WHAT THE TASK REQUIRES:
Locate every line in the data below that contains the string "iecienīts", and copy each such line. Letter case matters when matching.

RECORDED INFORMATION:

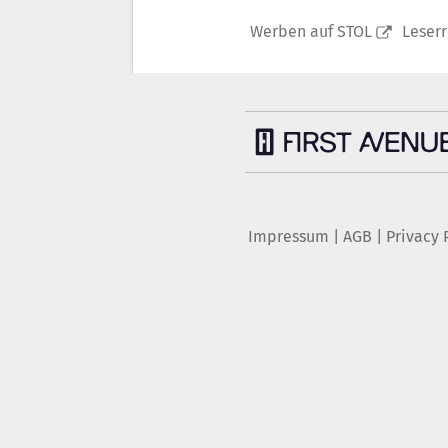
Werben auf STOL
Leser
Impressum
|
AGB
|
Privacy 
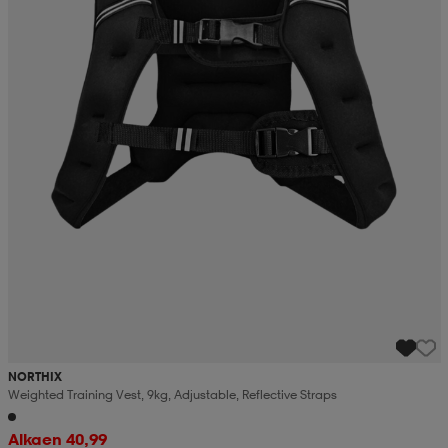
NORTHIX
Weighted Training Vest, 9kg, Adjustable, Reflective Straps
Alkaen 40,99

==

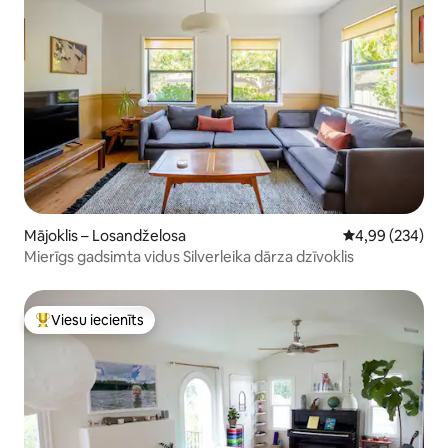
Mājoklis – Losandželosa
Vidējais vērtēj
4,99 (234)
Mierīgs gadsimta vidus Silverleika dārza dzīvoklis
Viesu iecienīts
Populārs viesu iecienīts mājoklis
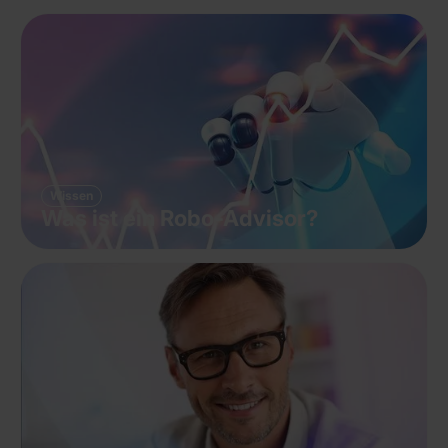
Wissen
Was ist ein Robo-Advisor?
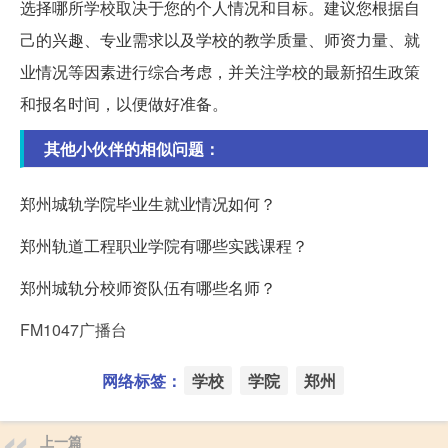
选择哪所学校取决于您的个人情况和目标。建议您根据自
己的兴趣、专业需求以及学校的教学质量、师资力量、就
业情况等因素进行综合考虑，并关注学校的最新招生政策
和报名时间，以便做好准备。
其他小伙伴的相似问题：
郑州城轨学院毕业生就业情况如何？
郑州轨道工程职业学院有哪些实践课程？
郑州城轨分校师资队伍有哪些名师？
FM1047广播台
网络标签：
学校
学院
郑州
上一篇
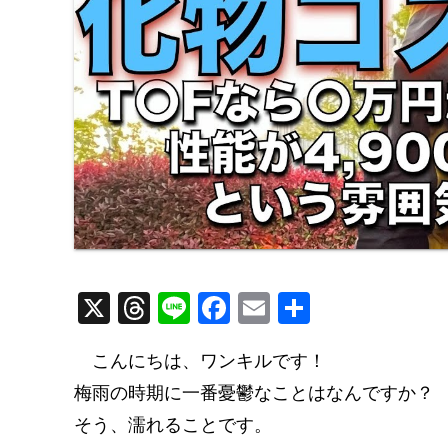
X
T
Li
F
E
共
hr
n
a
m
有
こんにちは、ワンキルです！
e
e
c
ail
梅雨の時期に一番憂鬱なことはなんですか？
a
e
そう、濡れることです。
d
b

RESPONSE BOX:
Viesu iecienīts
Populārs viesu iecienīts mājoklis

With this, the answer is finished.